» **STUDY QUESTIONS**
a) Could you repeat the post on manager caching starting at "We discussed adding" and ending at "some further testing.", with "PoC" renamed to "prototype"?
b) Can you carry the post on manager caching forward past its final sentence?

» **PROVIDED PASSAGE**
------------------------------------------------

Hey guys, what if we talk about caching today?

For a time there have been some pre-PRs where we've introduced several useful tools to be able to stress test the manager module because, there were some performance problems when requesting for the osdmap with a lot of osds. Here #41260 we used the injector to be able to change the size of the osdmap and also we needed something to call the get_python("osd_map") so we made this cli module to expose the get method(#41150).

We discussed adding cache to different layers as per https://tracker.ceph.com/issues/48388 but, we agreed upon delivering it in the c++ side since it's closer to where we create the PyObjects and also, because it would be shared across all the different python modules. Furthermore, having a shared cache implemented in python would have been more tricky.

About the TTLCache, I've added a header file TTLCache.h in the mgr folder with a simple implementation so we could have a PoC that in fact, this could improve the overall performance.

There are some problems still that need to be addressed. One of them being how to retrieve the memory size used by a PyObject which I marked as todo because it needs some further testing.

------------------------------------------------

» **DATASET SECTION**
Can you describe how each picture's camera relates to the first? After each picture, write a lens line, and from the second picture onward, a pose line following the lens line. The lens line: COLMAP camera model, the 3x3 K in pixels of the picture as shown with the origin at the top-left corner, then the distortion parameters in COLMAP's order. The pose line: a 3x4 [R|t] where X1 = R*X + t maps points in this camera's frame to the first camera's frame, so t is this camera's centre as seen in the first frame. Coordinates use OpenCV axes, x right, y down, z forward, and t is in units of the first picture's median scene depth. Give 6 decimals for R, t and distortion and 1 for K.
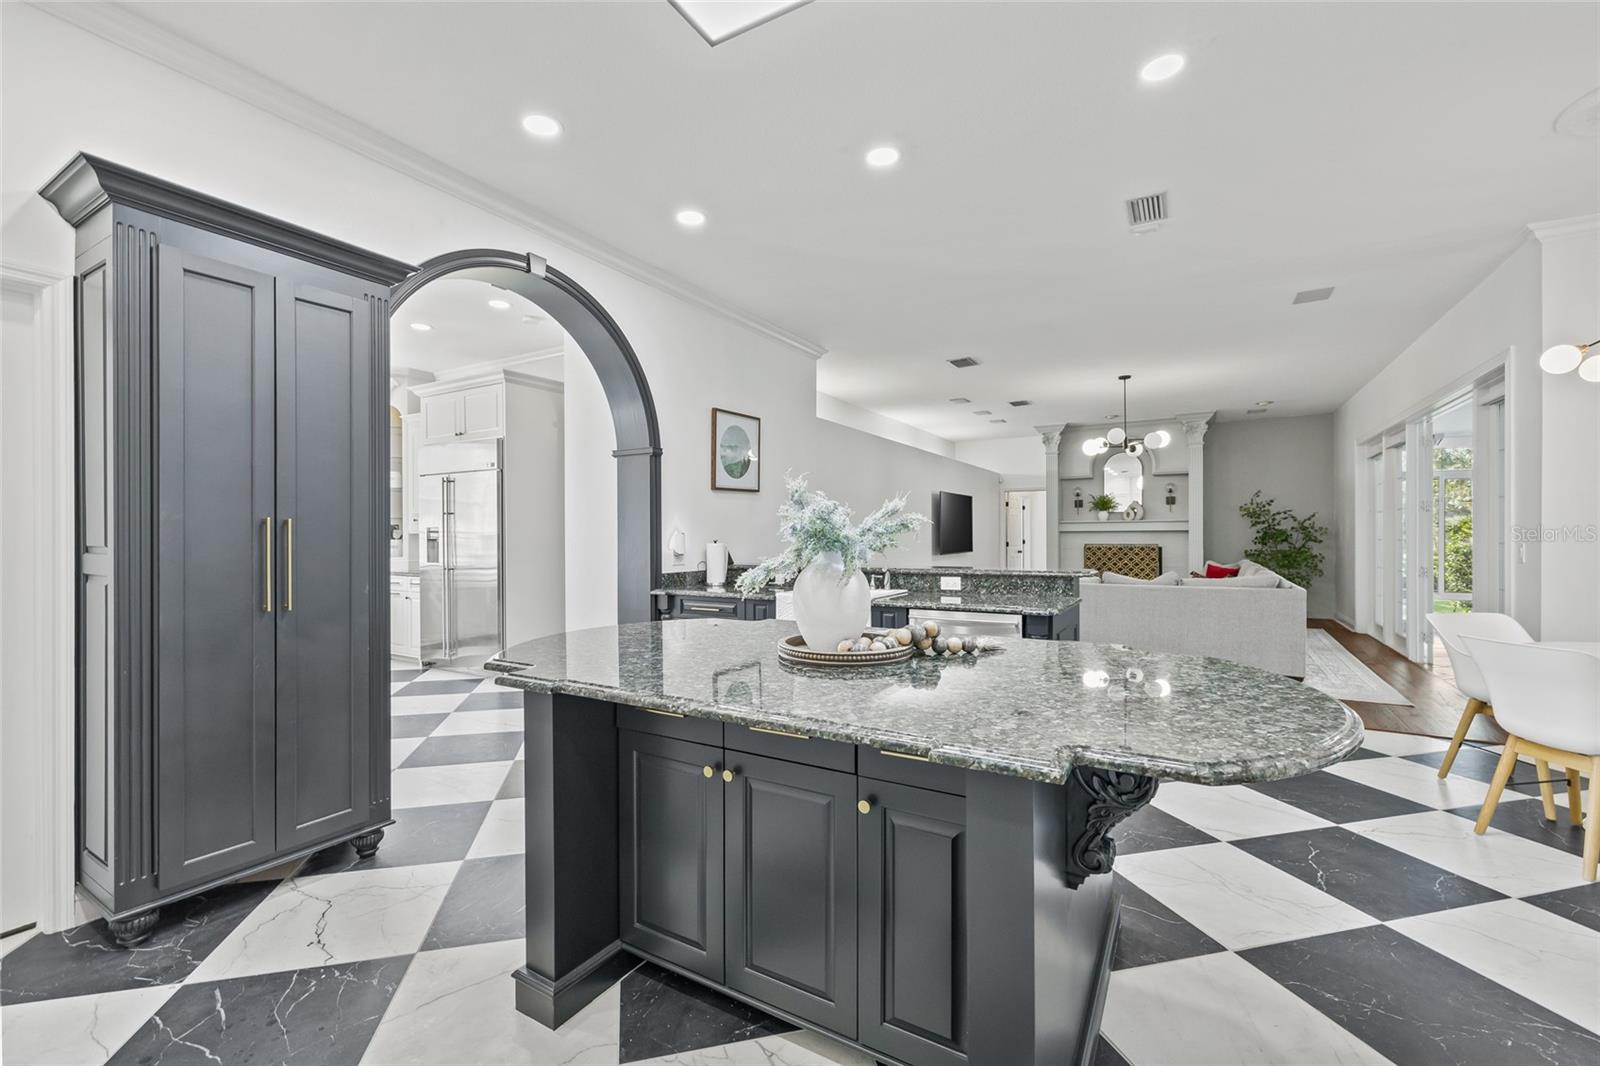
lens RADIAL K [[672.0, 0, 794.2], [0, 672.0, 536.5], [0, 0, 1]] dist [-0.000209, 0.000381]
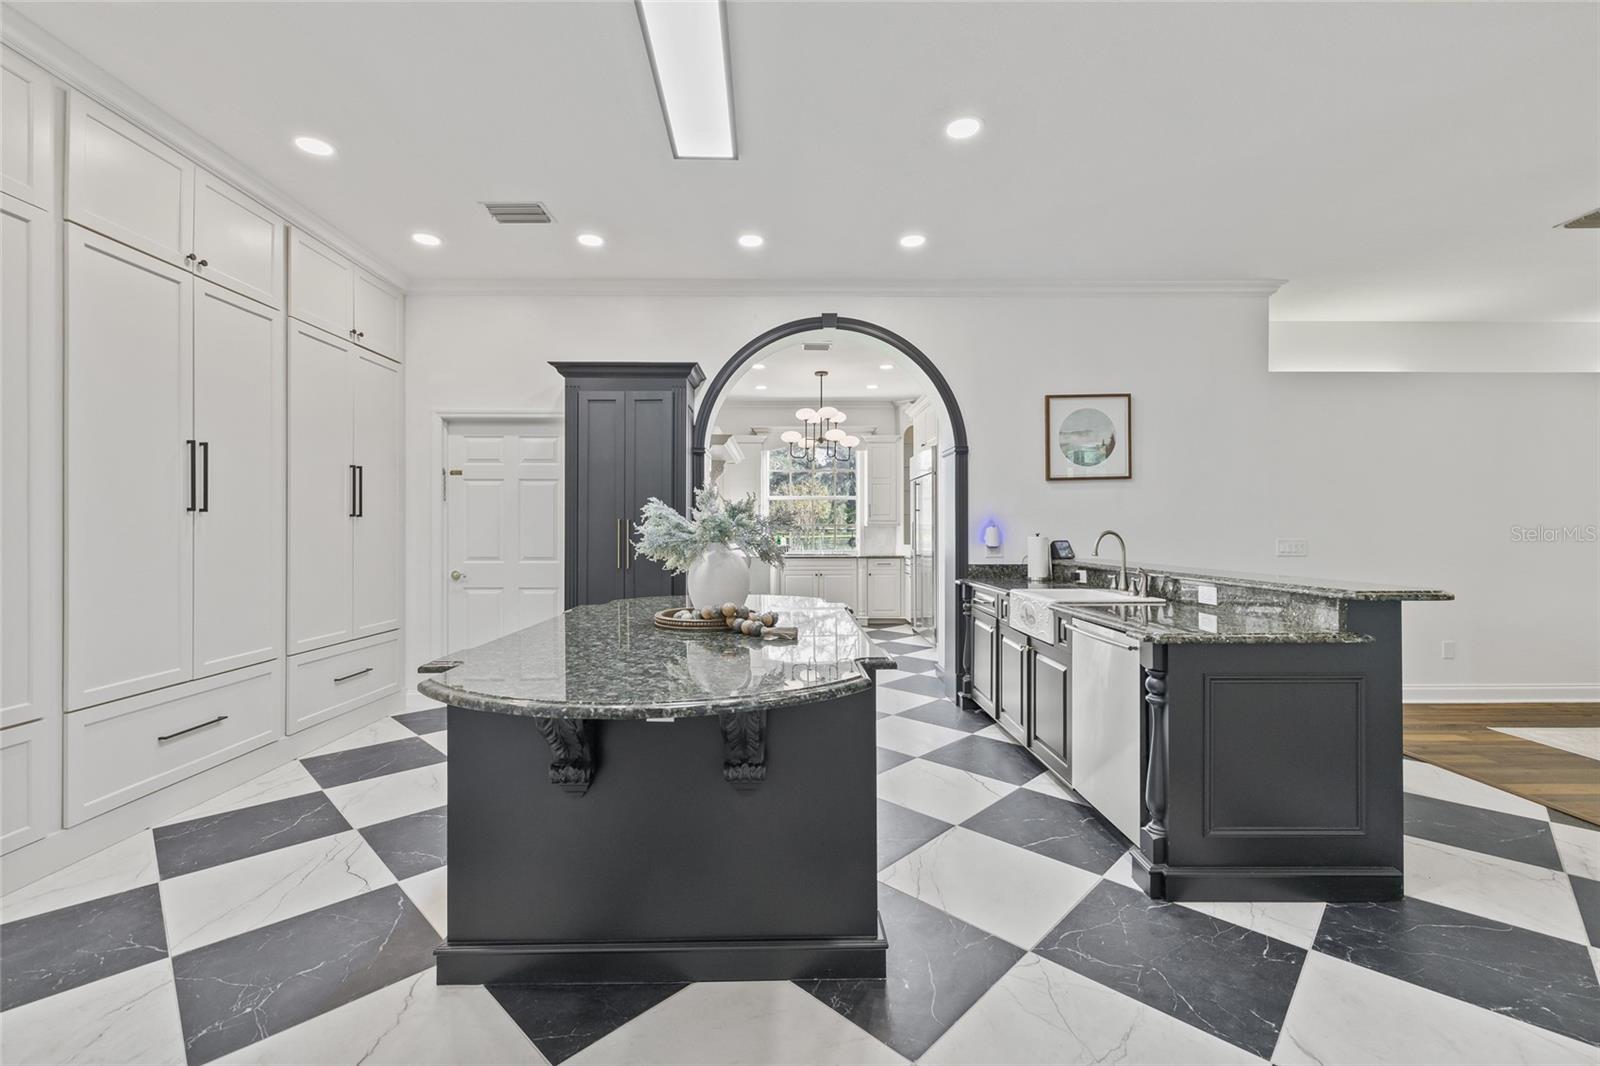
lens RADIAL K [[672.5, 0, 795.2], [0, 672.5, 527.6], [0, 0, 1]] dist [0.001162, 0.000089]
pose [[0.529447, 0.001507, -0.848342, 0.256234], [-0.001613, 0.999998, 0.000770, -0.001487], [0.848341, 0.000961, 0.529449, 0.096258]]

------------------------------------------------

» **EXPECTED RESPONSES**
a)
We discussed adding cache to different layers as per https://tracker.ceph.com/issues/48388 but, we agreed upon delivering it in the c++ side since it's closer to where we create the PyObjects and also, because it would be shared across all the different python modules. Furthermore, having a shared cache implemented in python would have been more tricky.

About the TTLCache, I've added a header file TTLCache.h in the mgr folder with a simple implementation so we could have a prototype that in fact, this could improve the overall performance.

There are some problems still that need to be addressed. One of them being how to retrieve the memory size used by a PyObject which I marked as todo because it needs some further testing.

b)
benchmarks

Let's talk about benchmarks now. The following chart was run with 10 threads(max) to simulate concurrent requests so there could be some contention in the manager module and with 1000 iterations.

simple

As you can see there is a noticeable improvement where with 3000 osds we see a 56% faster approach with a 10 seconds TTL.(updated as of last benchmarks done with more specific benchmarks, with JSONFormatter too)

Moreover, there are several python modules which modify this osdmap that we are retrieving, that means that we need either something to copy the object or make this immutable. For the copy approach I benchmarked different options: deepcopying(pretty slow as expected), json, shallow copying which can cause problems if we modify a nested object since that wouldn't be copied and at last, pickle which is the clear winner.

We used a 1000 osd osdmap for 1000 iterations.
bar_plot_with_error_bars

Python gc

As you might know, Python uses generational gc and reference counting. When we create a new PyObject we have to own the ref count so for before inserting to the ttlcache and when getting the value from the ttl, we increase the ref count of the obj. If we are only injecting and not using the ttl there is no need to increase it.

I'm not entirely sure if this is the correct way, but this is the one that made sense since every time the object expired it always had a 1 in the ref count.


The injector pr is merged in this PR as I needed it to test things and also, for now the injector's output is the one cached but after we discuss this PR I'll enable it for the get_python. There is still some problems with that that's why it isn't there.

At last, this PR introduces two new options to enable the caching and changing the ttl(which is not added still).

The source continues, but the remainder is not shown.